Differences Between Temp Table and Table Variable

 

I wrote some articles about Temp Table and Table Variable.

In general, people who are new to tsql code development are wondering which one to use will be more powerful.

So I wanted to write an article that points out the differences of these 2 concepts.

The articles I wrote earlier can be found on the links below.

 

How To Create Temp Table On SQL Server“,

What is Table Variables

 

Below you will find the comparison table for Temp Tables and Table Variables

Temp Tables Table Variables
Syntax is different. Temp tables can be created as follows.

create table #TempTablo (Tempkolon varchar(50))

Syntax is different. You can create the Table Variable as follows.

DECLARE  @TableVariableTablo table(TableVariableKolon varchar(50))

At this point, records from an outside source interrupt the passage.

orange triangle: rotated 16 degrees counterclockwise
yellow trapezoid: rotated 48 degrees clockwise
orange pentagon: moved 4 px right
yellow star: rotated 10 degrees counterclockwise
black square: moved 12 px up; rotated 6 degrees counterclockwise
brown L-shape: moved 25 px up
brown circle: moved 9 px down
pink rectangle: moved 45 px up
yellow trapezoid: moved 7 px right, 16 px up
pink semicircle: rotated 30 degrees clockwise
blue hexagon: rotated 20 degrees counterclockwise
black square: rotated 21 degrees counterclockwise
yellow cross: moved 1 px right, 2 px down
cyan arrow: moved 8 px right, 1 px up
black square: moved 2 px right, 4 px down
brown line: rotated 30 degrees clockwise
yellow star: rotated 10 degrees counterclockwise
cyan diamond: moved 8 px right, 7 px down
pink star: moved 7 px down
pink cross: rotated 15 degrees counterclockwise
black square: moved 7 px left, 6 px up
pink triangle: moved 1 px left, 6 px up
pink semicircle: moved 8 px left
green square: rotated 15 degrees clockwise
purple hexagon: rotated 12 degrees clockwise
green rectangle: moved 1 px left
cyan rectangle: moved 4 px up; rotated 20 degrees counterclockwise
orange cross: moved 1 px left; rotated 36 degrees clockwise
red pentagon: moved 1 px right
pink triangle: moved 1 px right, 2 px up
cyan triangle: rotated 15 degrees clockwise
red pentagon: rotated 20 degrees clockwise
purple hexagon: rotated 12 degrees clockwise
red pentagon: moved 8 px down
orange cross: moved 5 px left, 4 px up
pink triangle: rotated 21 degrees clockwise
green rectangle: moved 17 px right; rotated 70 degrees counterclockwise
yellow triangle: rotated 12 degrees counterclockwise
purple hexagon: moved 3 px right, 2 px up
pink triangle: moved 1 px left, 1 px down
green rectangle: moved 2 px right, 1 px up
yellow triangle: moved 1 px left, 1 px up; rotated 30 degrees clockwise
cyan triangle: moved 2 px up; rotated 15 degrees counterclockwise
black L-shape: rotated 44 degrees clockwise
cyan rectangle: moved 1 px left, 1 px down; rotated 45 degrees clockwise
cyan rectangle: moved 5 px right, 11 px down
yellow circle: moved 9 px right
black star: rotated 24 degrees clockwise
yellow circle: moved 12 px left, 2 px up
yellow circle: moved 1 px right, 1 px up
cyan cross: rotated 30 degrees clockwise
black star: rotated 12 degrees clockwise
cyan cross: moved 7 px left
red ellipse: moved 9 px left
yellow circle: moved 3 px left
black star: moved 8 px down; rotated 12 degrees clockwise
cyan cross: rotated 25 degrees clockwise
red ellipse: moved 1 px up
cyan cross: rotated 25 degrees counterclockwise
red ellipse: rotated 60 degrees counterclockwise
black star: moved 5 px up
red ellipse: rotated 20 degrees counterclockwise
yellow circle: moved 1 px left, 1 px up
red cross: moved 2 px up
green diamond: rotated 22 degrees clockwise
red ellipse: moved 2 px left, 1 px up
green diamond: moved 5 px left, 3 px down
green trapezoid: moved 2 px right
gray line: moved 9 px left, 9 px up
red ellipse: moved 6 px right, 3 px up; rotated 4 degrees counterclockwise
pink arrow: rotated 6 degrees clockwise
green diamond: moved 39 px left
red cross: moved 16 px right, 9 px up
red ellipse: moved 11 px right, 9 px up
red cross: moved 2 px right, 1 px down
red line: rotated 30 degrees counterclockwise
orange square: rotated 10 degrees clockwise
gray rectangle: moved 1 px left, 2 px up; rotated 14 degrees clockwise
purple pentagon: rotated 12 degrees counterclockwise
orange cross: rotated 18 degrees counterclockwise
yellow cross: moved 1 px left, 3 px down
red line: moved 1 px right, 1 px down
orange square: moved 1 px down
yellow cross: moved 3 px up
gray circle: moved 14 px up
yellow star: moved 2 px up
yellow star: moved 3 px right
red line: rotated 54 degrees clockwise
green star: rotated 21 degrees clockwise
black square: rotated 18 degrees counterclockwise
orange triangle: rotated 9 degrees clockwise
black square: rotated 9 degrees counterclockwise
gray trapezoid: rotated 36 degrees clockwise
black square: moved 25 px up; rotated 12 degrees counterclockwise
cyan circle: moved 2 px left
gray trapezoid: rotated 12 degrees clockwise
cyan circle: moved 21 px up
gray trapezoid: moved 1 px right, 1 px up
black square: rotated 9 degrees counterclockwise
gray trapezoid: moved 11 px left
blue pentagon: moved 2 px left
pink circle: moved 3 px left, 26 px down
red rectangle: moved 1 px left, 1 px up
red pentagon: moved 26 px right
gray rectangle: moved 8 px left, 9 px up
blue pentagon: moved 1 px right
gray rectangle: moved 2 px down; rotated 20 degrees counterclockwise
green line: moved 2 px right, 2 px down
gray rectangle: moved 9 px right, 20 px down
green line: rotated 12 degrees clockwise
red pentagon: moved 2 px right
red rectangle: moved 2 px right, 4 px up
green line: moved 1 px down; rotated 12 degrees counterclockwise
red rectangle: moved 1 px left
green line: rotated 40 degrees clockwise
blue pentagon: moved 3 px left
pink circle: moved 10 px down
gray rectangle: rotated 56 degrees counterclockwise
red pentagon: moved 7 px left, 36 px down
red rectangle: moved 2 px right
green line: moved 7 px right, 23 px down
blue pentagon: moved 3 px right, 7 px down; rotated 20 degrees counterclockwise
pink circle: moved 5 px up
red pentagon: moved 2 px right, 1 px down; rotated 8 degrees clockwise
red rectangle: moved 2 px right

They are kept in tempdb and transactions on temp tables are logged in the transaction log of tempdb.

 

 

In general, there is a misconception that they are held in memory. Table Variables are also kept in tempdb. You can test it with the following code. If you look at the tempdb’s size at certain intervals after running the code, you will see that it increases.

 

DECLARE  @TableVariableTablo table(TableVariableKolon varchar(50))

while(1=1)

BEGIN

Insert Into @TableVariableTablo VALUES(‘testkayıt’)

END

By creating an index, you can overcome the problem of performance.

 

 

Prior to SQL Server 2014, indexes were created with Primary Key and Unique Constraints. Non unique index could not be created. With SQL Server 2014, the non unique index can be created as follows.

 

DECLARE @TableVariableTablo TABLE (

Kolon1 INT INDEX IX1 CLUSTERED,

Kolon2 INT INDEX IX2 NONCLUSTERED,

INDEX IX3 NONCLUSTERED(Kolon1,Kolon2) /*An index containing Kolon1 and Kolon2*/

);

Temp tables work better than table variables in Large datasets. When the execution plan is created, it is created assuming that there are 0 records on the table variable. That’s why there will be a performance problem on large datasets.
Temp Tables have Transaction structure. So you can rollback a transaction like this:

create table #TempTablo (Tempkolon varchar(50))

 

BEGIN TRANSACTION

Insert Into #TempTablo VALUES(‘testkayıt’)

ROLLBACK

 

select * from #TempTablo

There is no transaction structure in Table Variable. You can not do this when you want to rollback a transaction like this:

 

DECLARE  @TableVariableTablo table(TableVariableKolon varchar(50))

BEGIN TRANSACTION

Insert Into @TableVariableTablo VALUES(‘testkayıt’)

ROLLBACK

 

Select * From @TableVariableTablo

If there is a temp table in the stored procedure, the store procedure will be recompiled each time and a new execution plan will be created each time.

 

This will prevent one of the main purposes of the stored procedure, “avoiding the query plan every time, avoiding this cost”.

 

 

If a table variable exists in the stored procedure, the recompile operation does not occur.

 

 

You can create a temp table With SELECT INTO. You can not create a table variable with SELECT INTO.
If you are using a global temp table, you may have a lock problem because other people can use this temp table and have a transactional structure. Table Variables can not use the transaction structure. There is no lock problem at all.
DDL commands such as ALTER and DROP can be run after temp tables are created.

 

 

DDL commands such as ALTER or DROP can not be executed on Table Variables after they are created.

If you define a Table Variable in Sp or funtion, the table variable is automatically deleted when the sp or function ends.

temp table can not be created in user-defined function A table variable can be created in a user-defined function.
Temp tables can be used in nested stored procures Table Variables can not be used in nested stored procedures.